Transforming CSV file using sed
Solution 1:
( tr , ';' | tr -d '"' ) < input.csv > output.csv
I'd use Perl
perl -pe 'tr/,"/;/d' input.csv > output.csv
-- but this specific task isn't beyond sed. You cannot merge the two expressions.
Solution 2:
Which you prefer (perl, sed, awk) is up to you; they'll all get the job done. Since you asked for sed, and the others are posted, here ya go. This is a simpler form of your regex's and works with your example line:
$ sed -e 's/"//g; s/,/;/g' infile.csv > outfile.csv
Note you can join the two expressions with a semicolon after each substitution. Tested with GNU sed v4.1.5.

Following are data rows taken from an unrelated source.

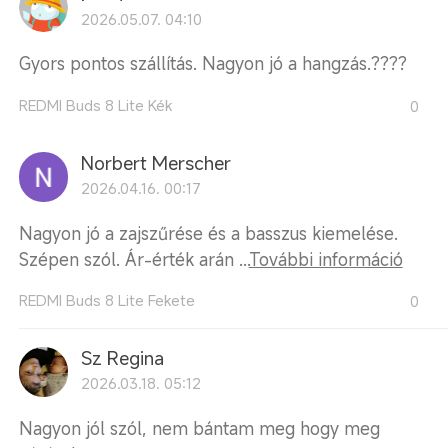
2026.05.07. 04:10
Gyors pontos szállítás. Nagyon jó a hangzás.????
REDMI Buds 8 Lite Kék
0
Norbert Merscher
2026.04.16. 00:17
Nagyon jó a zajszűrése és a basszus kiemelése.
Szépen szól. Ár-érték arán ...
További információ
REDMI Buds 8 Lite Fekete
0
Sz Regina
2026.03.18. 05:12
Nagyon jól szól, nem bántam meg hogy meg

Here's your original expressions joined:
$ sed -e 's/","/;/g; s/"//g' infile.csv > outfile.csv
I'm reasonably sure it's possible to merge the two substitutions. Not sure what it would be offhand, and I'm pretty sure the result will be much less readable than the script at the top. If I come up with something (or someone else weighs in in the comments) I'll add it here.
Solution 3:
Since you're dealing with records, awk
makes more sense. That said, it's not really good at CSV, since the field delimiters are somewhat variable. But if you're certain that all fields are surrounded by doublequotes, this will work:
awk -F'","' 'BEGIN {OFS=";"} { gsub(/(^")|("$)/, ""); $1=$1; print }'
This sets awk's input field separator to "","
" (including the inner set of doublequotes). This almost works, except you have to deal with the leading and trailing doublequotes, which are stripped with the gsub
function. The $1=$1
forces it to recompile the record with the new output field separator, which was defined as ;
in the BEGIN block. Then print
prints out the whole record.
This is a little tidier:
awk -F '(^")|(",")|("$)' 'BEGIN {OFS=";"} { $1=$1; print }'
It sets the input field separator to a regular expression that includes the doublequotes at the beginning and end of the record, but it also causes it to print out an empty beginning and trailing field. You can easily get rid of the trailing field:
awk -F '(^")|(",")|("$)' 'BEGIN {OFS=";"} { NF=NF-1; $1=$1; print }'
NF
is the number of fields, and reducing it by one lops off the last field. But I can't think of a way to chop off the first field.
If you know that the input always has five fields, though, you could do this:
awk -F '(^")|(",")|("$)' 'BEGIN {OFS=";"} { print $2,$3,$4,$5,$6 }'
Notice this gets rid of the $1=$1
construct, which we only need if we're printing the (implied) $0.
All that said, I'd probably end up using perl and one of the many available CSV modules on CPAN.